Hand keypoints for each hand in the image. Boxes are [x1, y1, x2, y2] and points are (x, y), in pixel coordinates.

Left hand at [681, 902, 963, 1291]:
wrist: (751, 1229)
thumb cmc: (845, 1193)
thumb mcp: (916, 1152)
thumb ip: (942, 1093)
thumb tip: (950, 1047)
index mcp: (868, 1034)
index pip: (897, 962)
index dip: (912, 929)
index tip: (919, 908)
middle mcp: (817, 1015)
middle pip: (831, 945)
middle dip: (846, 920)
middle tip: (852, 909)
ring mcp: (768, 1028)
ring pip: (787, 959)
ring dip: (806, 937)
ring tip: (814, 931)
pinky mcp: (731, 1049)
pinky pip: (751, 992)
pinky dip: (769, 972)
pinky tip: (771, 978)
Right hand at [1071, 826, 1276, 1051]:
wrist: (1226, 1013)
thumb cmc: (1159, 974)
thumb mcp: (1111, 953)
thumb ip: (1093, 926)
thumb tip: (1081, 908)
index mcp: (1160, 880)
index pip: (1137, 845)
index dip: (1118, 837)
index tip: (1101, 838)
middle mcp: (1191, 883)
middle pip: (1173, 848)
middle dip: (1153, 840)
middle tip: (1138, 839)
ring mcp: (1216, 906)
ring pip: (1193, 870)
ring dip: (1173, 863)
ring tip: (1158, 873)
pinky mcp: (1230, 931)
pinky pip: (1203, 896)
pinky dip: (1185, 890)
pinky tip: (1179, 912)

==

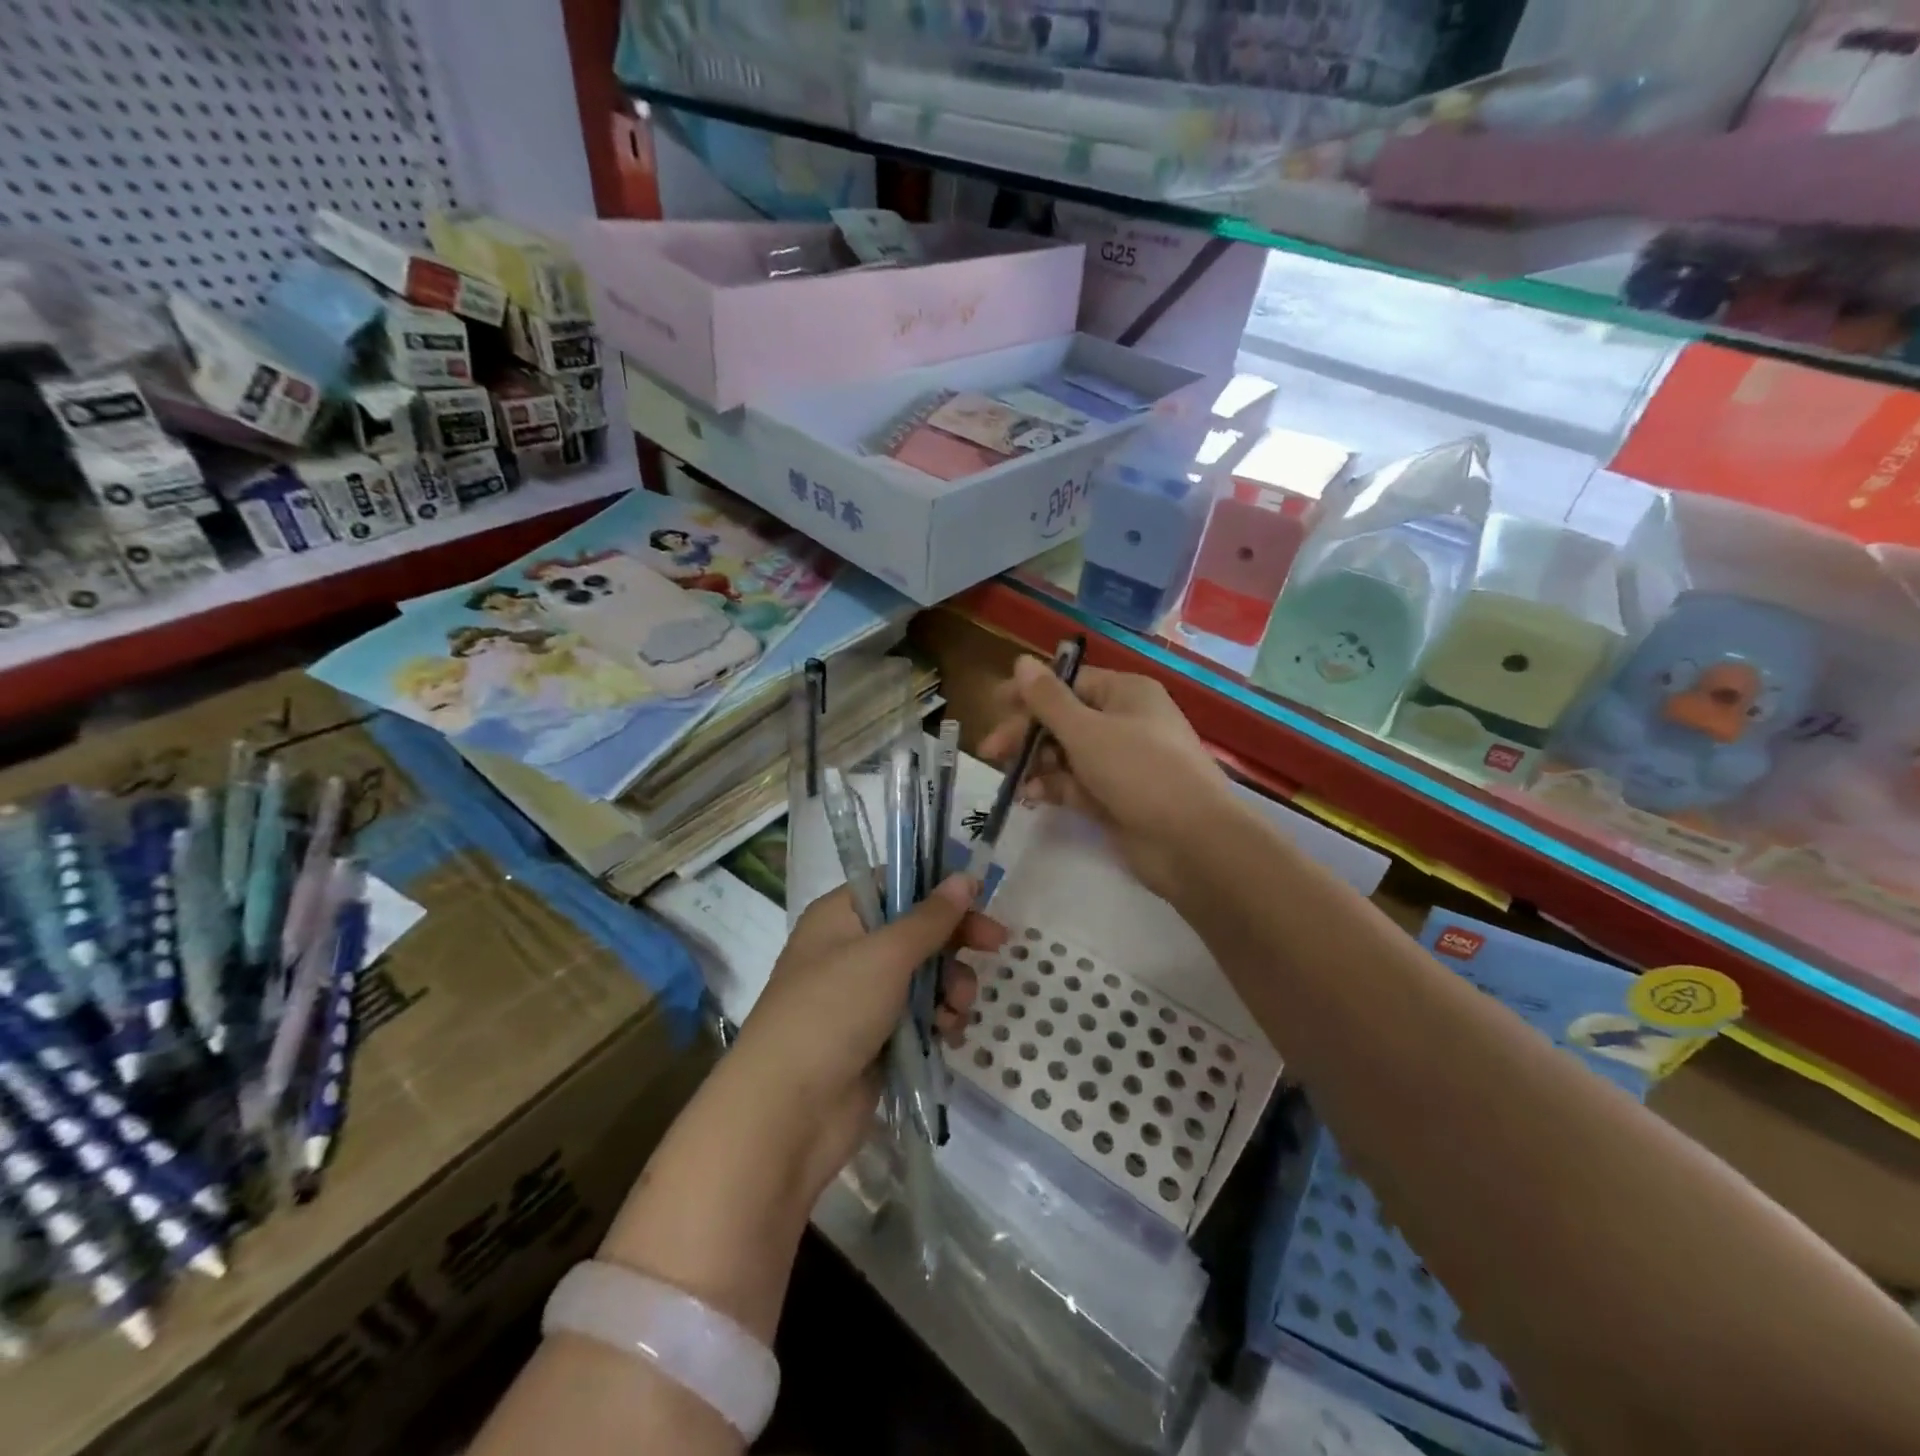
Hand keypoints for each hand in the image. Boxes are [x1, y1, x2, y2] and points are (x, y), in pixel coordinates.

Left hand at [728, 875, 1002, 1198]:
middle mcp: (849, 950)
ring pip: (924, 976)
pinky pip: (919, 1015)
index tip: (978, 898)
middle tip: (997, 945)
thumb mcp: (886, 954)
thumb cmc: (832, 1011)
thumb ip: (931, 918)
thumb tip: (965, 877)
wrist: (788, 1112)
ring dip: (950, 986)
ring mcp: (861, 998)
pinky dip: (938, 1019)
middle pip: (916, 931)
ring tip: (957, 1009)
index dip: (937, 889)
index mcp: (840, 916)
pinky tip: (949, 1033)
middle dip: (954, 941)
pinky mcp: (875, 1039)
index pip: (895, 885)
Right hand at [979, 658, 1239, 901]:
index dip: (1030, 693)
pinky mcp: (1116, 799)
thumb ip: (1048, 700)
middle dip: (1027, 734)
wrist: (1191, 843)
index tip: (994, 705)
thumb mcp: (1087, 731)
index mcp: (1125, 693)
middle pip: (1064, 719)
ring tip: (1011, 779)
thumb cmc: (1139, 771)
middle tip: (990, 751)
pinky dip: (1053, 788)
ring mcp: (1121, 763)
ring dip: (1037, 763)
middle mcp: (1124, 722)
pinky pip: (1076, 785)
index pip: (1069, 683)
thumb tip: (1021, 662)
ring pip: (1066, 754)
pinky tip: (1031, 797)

> **WHAT YOU HAVE TO DO**: Repeat exactly the lines of the listing above, from the one with "wrist: (1226, 1013)" down to the one with "pinky tip: (1179, 912)"; both of those lines belong in the range.

> **EXERCISE ANSWER**:
wrist: (1226, 1013)
thumb cmc: (1159, 974)
thumb mcp: (1111, 953)
thumb ip: (1093, 926)
thumb tip: (1081, 908)
index mcp: (1160, 880)
index pip: (1137, 845)
index dip: (1118, 837)
index tip: (1101, 838)
middle mcp: (1191, 883)
middle pip: (1173, 848)
middle dip: (1153, 840)
middle tip: (1138, 839)
ring mcp: (1216, 906)
ring pip: (1193, 870)
ring dip: (1173, 863)
ring tip: (1158, 873)
pinky mcp: (1230, 931)
pinky pip: (1203, 896)
pinky dip: (1185, 890)
pinky tip: (1179, 912)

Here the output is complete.